We have actually discussed calling conventions in some detail in part 0 and even implemented a part of the Win64 calling convention in part 1 using the awesome powers of FASM macros. Therefore, I will not repeat what has already been said here. I will just reiterate that a calling convention is simply a set of agreed upon rules and nothing more - it is not actually somehow enforced by the hardware. In fact, if you are manually programming in assembly and aren't calling any external code (and do not expect any external code to be calling your code), you are under no obligation to follow any specific calling convention at all.
One final tidbit I want to add here is of no practical relevance on modern
hardware, but more of a historical interest. If you look up the ret
instruction in the Intel manuals you will see that it has "near" and "far"
flavors, just like jmp
and call
. This makes sense:
after all, it is modifying the address at which the program is executed and the old
segmented memory model requires you to specify whether the new address is in the
same segment or not. In case of jmp
and call
you might
at least have some idea whether your target address is near or far. But with
ret
you really have to know how the function was called.
Doing a "near" return when the caller was, in fact, in a different segment
would have bad consequences. Thus the "nearness/farness" sort of becomes part
of the calling convention. I would imagine, writing "far" wrappers around
other code just so that it could be called from a different segment wasn't too
uncommon. Astute readers might ask: even with segmented memory model, why is
there a need for two flavors to exist? Why not just use "far" for all
calls and jumps across the board? The answer would be performance - far calls
and jumps had a higher runtime cost associated with them. Anyway, I am very
thankful for the modern flat memory model.
syscall
I had an internal debate whether to include this section into a post that is ostensibly about program flow control instructions. Ultimately I decided to do so, because looking at this instruction is very interesting and will teach us about how programs interact with the operating system running them.
syscall
is quite special.
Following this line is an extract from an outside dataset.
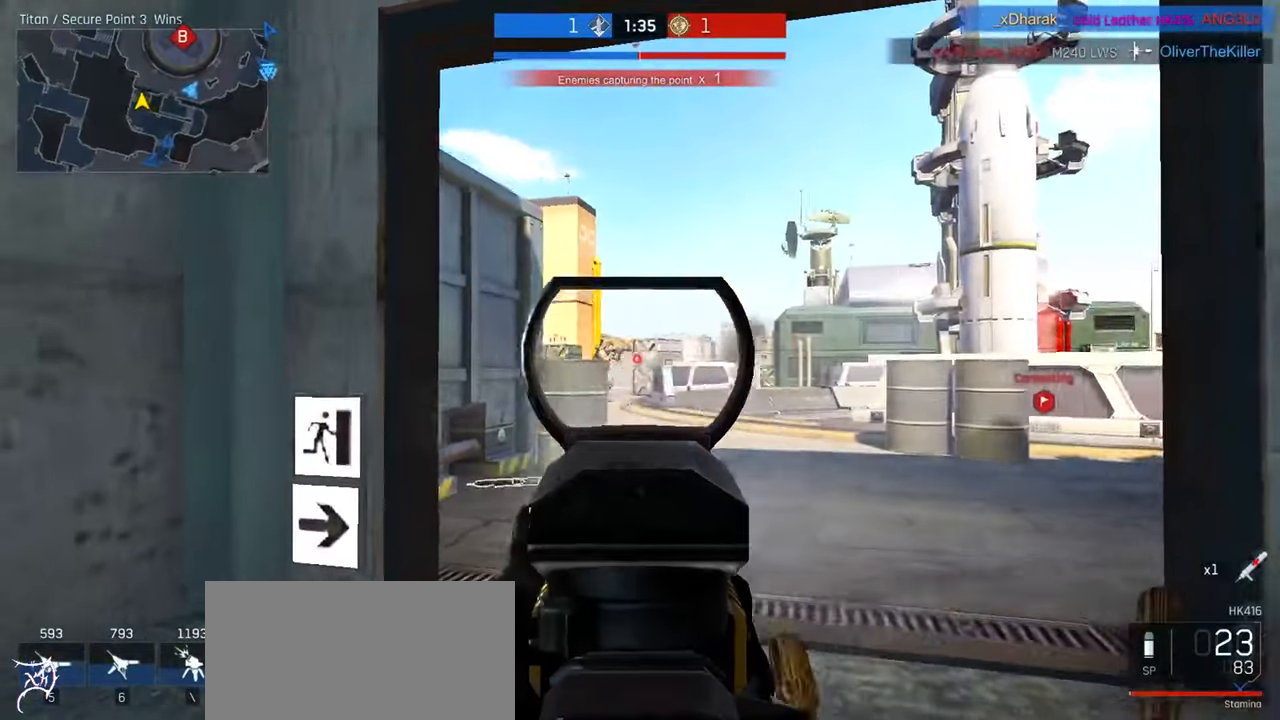
{"keys": ["a"], "mouse": ["left", "right"], "events": [[433, "a", "down"], [467, "d", "up"]]}
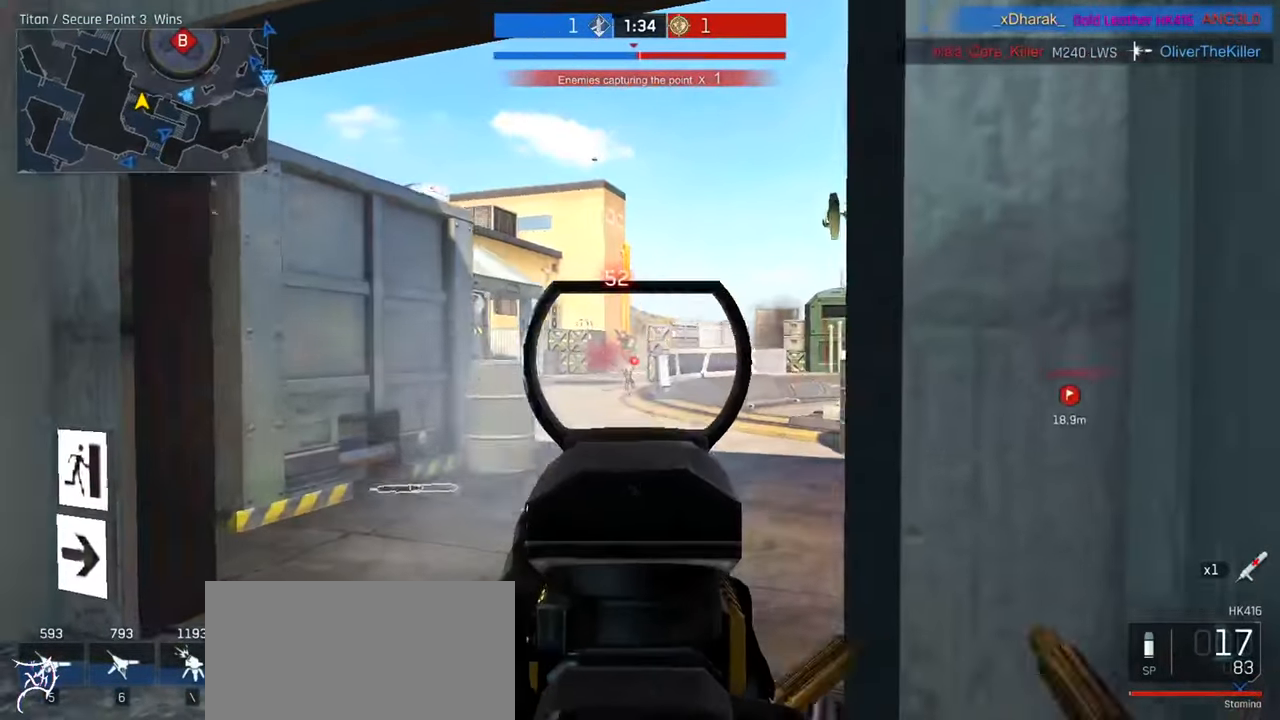
{"keys": ["a"], "mouse": ["left", "right"], "events": [[233, "a", "up"], [233, "d", "down"], [433, "a", "down"], [500, "d", "up"]]}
Let's see what the Intel manual has to
say about it:
SYSCALL invokes an OS system-call handler at privilege level 0. It does so by loading RIP from the IA32_LSTAR MSR (after saving the address of the instruction following SYSCALL into RCX).
In normal-person language that really means the following: executing
syscall
saves the return address into the rcx
register, and transfers execution to the operating system, specifically the part
of it called the "system-call handler". The processor knows where to find the
OS system-call handler, because the system-call handler's address is loaded by
the OS itself into a specific control register (IA32_LSTAR) at some point.
What is a "system-call"? You can think of system calls as services provided by the operating system to the programs. The operating system kernel executes with a higher level of privelege than normal user-space programs. The OS is allowed to do practically anything with the hardware directly, whereas user-space programs can do almost nothing. If user-space programs want to do anything remotely interesting (such as reading or writing a file, or even allocating memory), it requires going through the OS as an intermediary. Syscalls are "polite requests" for the OS to do something on behalf of the user program, they help to cross the privelege boundary in a controlled manner.
Of course, if you have read any of the prior posts in this series, you might say: we have done quite a lot, like displaying a whole graphical dialog box in our very first program, so how come we have never encountered even a single syscall instruction?
The answer to that has to do with a specific design decision made by the authors
of the Windows operating system. You see, syscall by itself just provides a way
to cross that privilege boundary between the application and the OS, but
everything else - like specifying what exactly the program would like
the OS to do on its behalf - is left up to convention. The OS and programs have
to agree on some sort of contract and maintain it. It just so happens that
Windows abstracts this contract away from the applications. The "official" way
to get the OS to do stuff for you is to call the Windows API functions, and the
implementations of those will eventually invoke syscall
following
the appropriate convention. All of that is not to say that Windows syscalls are
shrouded in mystery - they are in fact well-known - but things ebb and flow and
change from version to version, so using syscalls directly in any software that
you'd like to be compatible with future versions of the OS is probably unwise.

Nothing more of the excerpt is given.